Records from a collection:
'''

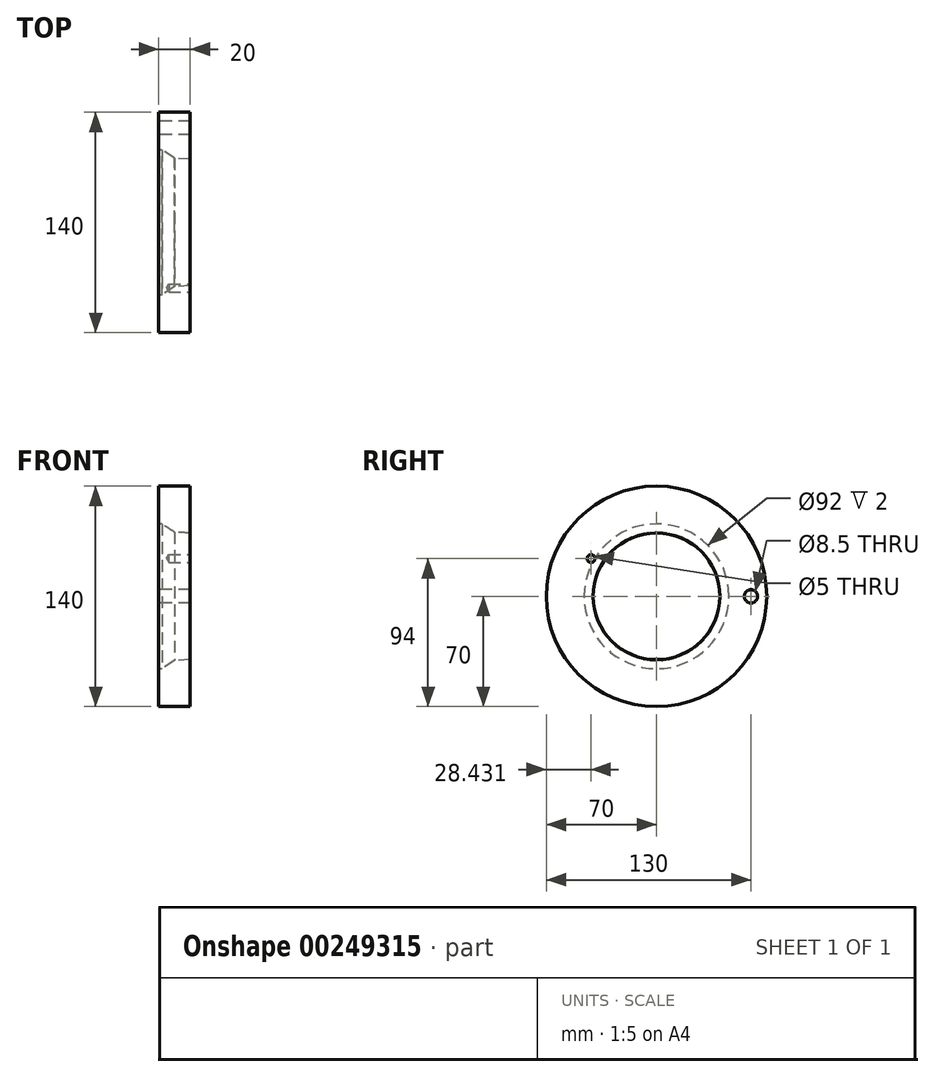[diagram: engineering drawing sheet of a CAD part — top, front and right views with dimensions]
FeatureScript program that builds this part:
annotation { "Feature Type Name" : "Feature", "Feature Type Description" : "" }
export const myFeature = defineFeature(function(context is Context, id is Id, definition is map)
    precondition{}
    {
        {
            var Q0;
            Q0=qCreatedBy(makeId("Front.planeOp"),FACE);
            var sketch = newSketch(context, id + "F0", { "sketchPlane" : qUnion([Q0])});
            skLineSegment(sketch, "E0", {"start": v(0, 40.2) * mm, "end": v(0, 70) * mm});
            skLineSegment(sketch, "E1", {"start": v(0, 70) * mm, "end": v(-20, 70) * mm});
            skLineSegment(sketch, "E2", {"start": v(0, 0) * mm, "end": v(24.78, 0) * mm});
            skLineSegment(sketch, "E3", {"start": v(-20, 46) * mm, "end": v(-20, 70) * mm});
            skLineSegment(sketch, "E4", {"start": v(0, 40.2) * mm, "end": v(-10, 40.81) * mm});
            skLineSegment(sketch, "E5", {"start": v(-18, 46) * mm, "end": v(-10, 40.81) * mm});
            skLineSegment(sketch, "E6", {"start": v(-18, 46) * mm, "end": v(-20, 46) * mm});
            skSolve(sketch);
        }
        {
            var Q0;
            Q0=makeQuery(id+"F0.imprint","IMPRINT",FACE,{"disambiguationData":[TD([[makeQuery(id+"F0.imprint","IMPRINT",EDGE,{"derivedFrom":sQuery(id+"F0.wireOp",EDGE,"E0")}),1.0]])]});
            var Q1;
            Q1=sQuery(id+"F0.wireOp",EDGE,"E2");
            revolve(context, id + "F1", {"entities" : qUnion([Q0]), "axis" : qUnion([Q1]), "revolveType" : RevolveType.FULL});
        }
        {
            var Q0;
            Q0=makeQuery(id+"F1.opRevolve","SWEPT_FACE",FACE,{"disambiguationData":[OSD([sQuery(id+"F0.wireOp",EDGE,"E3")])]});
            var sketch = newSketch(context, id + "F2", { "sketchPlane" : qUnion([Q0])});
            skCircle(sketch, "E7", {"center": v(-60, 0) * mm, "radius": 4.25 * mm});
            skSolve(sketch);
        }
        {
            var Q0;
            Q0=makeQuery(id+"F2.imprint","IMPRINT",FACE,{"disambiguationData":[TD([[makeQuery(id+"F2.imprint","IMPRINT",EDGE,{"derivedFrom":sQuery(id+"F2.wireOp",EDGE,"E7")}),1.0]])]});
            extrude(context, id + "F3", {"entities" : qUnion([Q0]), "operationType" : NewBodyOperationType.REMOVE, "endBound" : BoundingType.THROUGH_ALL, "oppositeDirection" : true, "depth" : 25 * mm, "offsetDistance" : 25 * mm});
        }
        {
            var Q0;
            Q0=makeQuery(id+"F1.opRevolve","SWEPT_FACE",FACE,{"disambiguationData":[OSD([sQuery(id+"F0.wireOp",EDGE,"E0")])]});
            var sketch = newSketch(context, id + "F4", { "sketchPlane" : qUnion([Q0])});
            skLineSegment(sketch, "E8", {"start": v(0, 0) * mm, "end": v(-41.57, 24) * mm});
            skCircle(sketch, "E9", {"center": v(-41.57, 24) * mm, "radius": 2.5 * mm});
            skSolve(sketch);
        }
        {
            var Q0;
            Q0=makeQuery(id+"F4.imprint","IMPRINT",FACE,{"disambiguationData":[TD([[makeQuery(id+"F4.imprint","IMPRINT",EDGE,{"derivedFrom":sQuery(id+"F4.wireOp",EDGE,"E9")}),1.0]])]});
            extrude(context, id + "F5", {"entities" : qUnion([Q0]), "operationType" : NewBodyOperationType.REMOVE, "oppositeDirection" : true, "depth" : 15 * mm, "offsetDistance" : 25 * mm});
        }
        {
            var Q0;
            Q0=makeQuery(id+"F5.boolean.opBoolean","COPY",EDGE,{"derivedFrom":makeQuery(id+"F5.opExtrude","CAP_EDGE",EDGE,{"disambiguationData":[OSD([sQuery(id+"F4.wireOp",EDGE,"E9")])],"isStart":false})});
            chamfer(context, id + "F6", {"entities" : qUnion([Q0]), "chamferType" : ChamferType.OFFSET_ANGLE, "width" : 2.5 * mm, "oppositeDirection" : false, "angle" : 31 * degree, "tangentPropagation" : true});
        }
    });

'''

INSTRUCTIONS TO FOLLOW ▸
Reproduce every record above word for word, omitting the pictures.

REPLY TO THE EXERCISE ▸
[diagram: engineering drawing sheet of a CAD part — top, front and right views with dimensions]
FeatureScript program that builds this part:
annotation { "Feature Type Name" : "Feature", "Feature Type Description" : "" }
export const myFeature = defineFeature(function(context is Context, id is Id, definition is map)
    precondition{}
    {
        {
            var Q0;
            Q0=qCreatedBy(makeId("Front.planeOp"),FACE);
            var sketch = newSketch(context, id + "F0", { "sketchPlane" : qUnion([Q0])});
            skLineSegment(sketch, "E0", {"start": v(0, 40.2) * mm, "end": v(0, 70) * mm});
            skLineSegment(sketch, "E1", {"start": v(0, 70) * mm, "end": v(-20, 70) * mm});
            skLineSegment(sketch, "E2", {"start": v(0, 0) * mm, "end": v(24.78, 0) * mm});
            skLineSegment(sketch, "E3", {"start": v(-20, 46) * mm, "end": v(-20, 70) * mm});
            skLineSegment(sketch, "E4", {"start": v(0, 40.2) * mm, "end": v(-10, 40.81) * mm});
            skLineSegment(sketch, "E5", {"start": v(-18, 46) * mm, "end": v(-10, 40.81) * mm});
            skLineSegment(sketch, "E6", {"start": v(-18, 46) * mm, "end": v(-20, 46) * mm});
            skSolve(sketch);
        }
        {
            var Q0;
            Q0=makeQuery(id+"F0.imprint","IMPRINT",FACE,{"disambiguationData":[TD([[makeQuery(id+"F0.imprint","IMPRINT",EDGE,{"derivedFrom":sQuery(id+"F0.wireOp",EDGE,"E0")}),1.0]])]});
            var Q1;
            Q1=sQuery(id+"F0.wireOp",EDGE,"E2");
            revolve(context, id + "F1", {"entities" : qUnion([Q0]), "axis" : qUnion([Q1]), "revolveType" : RevolveType.FULL});
        }
        {
            var Q0;
            Q0=makeQuery(id+"F1.opRevolve","SWEPT_FACE",FACE,{"disambiguationData":[OSD([sQuery(id+"F0.wireOp",EDGE,"E3")])]});
            var sketch = newSketch(context, id + "F2", { "sketchPlane" : qUnion([Q0])});
            skCircle(sketch, "E7", {"center": v(-60, 0) * mm, "radius": 4.25 * mm});
            skSolve(sketch);
        }
        {
            var Q0;
            Q0=makeQuery(id+"F2.imprint","IMPRINT",FACE,{"disambiguationData":[TD([[makeQuery(id+"F2.imprint","IMPRINT",EDGE,{"derivedFrom":sQuery(id+"F2.wireOp",EDGE,"E7")}),1.0]])]});
            extrude(context, id + "F3", {"entities" : qUnion([Q0]), "operationType" : NewBodyOperationType.REMOVE, "endBound" : BoundingType.THROUGH_ALL, "oppositeDirection" : true, "depth" : 25 * mm, "offsetDistance" : 25 * mm});
        }
        {
            var Q0;
            Q0=makeQuery(id+"F1.opRevolve","SWEPT_FACE",FACE,{"disambiguationData":[OSD([sQuery(id+"F0.wireOp",EDGE,"E0")])]});
            var sketch = newSketch(context, id + "F4", { "sketchPlane" : qUnion([Q0])});
            skLineSegment(sketch, "E8", {"start": v(0, 0) * mm, "end": v(-41.57, 24) * mm});
            skCircle(sketch, "E9", {"center": v(-41.57, 24) * mm, "radius": 2.5 * mm});
            skSolve(sketch);
        }
        {
            var Q0;
            Q0=makeQuery(id+"F4.imprint","IMPRINT",FACE,{"disambiguationData":[TD([[makeQuery(id+"F4.imprint","IMPRINT",EDGE,{"derivedFrom":sQuery(id+"F4.wireOp",EDGE,"E9")}),1.0]])]});
            extrude(context, id + "F5", {"entities" : qUnion([Q0]), "operationType" : NewBodyOperationType.REMOVE, "oppositeDirection" : true, "depth" : 15 * mm, "offsetDistance" : 25 * mm});
        }
        {
            var Q0;
            Q0=makeQuery(id+"F5.boolean.opBoolean","COPY",EDGE,{"derivedFrom":makeQuery(id+"F5.opExtrude","CAP_EDGE",EDGE,{"disambiguationData":[OSD([sQuery(id+"F4.wireOp",EDGE,"E9")])],"isStart":false})});
            chamfer(context, id + "F6", {"entities" : qUnion([Q0]), "chamferType" : ChamferType.OFFSET_ANGLE, "width" : 2.5 * mm, "oppositeDirection" : false, "angle" : 31 * degree, "tangentPropagation" : true});
        }
    });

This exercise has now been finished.